Recorded data Start Marker

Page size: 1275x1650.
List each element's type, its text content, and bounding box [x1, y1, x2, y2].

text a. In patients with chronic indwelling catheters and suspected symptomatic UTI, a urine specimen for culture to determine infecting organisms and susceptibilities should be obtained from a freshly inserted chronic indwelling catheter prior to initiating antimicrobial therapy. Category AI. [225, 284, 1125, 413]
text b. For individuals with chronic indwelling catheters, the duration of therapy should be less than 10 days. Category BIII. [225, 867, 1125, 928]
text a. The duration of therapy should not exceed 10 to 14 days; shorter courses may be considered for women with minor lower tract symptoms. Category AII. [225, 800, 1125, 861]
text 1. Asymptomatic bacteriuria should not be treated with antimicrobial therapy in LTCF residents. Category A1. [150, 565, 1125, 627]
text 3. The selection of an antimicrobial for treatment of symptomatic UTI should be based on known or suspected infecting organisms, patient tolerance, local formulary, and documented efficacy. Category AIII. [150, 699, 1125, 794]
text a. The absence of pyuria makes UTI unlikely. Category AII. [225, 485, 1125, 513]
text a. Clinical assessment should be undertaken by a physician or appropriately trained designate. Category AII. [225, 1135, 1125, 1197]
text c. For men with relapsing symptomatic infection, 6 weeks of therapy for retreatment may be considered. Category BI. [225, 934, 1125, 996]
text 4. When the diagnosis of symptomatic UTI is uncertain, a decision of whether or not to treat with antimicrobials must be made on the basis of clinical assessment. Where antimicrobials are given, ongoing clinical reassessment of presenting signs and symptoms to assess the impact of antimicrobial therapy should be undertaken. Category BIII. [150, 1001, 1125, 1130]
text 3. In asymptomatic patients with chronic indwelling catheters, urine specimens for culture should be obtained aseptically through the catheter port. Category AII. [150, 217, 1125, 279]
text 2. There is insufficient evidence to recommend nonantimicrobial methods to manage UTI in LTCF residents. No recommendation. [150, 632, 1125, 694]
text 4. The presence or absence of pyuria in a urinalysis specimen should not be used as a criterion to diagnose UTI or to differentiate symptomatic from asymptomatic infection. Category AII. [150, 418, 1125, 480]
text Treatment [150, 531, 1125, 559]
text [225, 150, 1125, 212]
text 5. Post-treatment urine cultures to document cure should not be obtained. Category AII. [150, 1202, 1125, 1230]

Recorded data End Marker

Go through the listing above and list every line that has the word "absence".

# Answer area
text a. The absence of pyuria makes UTI unlikely. Category AII. [225, 485, 1125, 513]
text 4. The presence or absence of pyuria in a urinalysis specimen should not be used as a criterion to diagnose UTI or to differentiate symptomatic from asymptomatic infection. Category AII. [150, 418, 1125, 480]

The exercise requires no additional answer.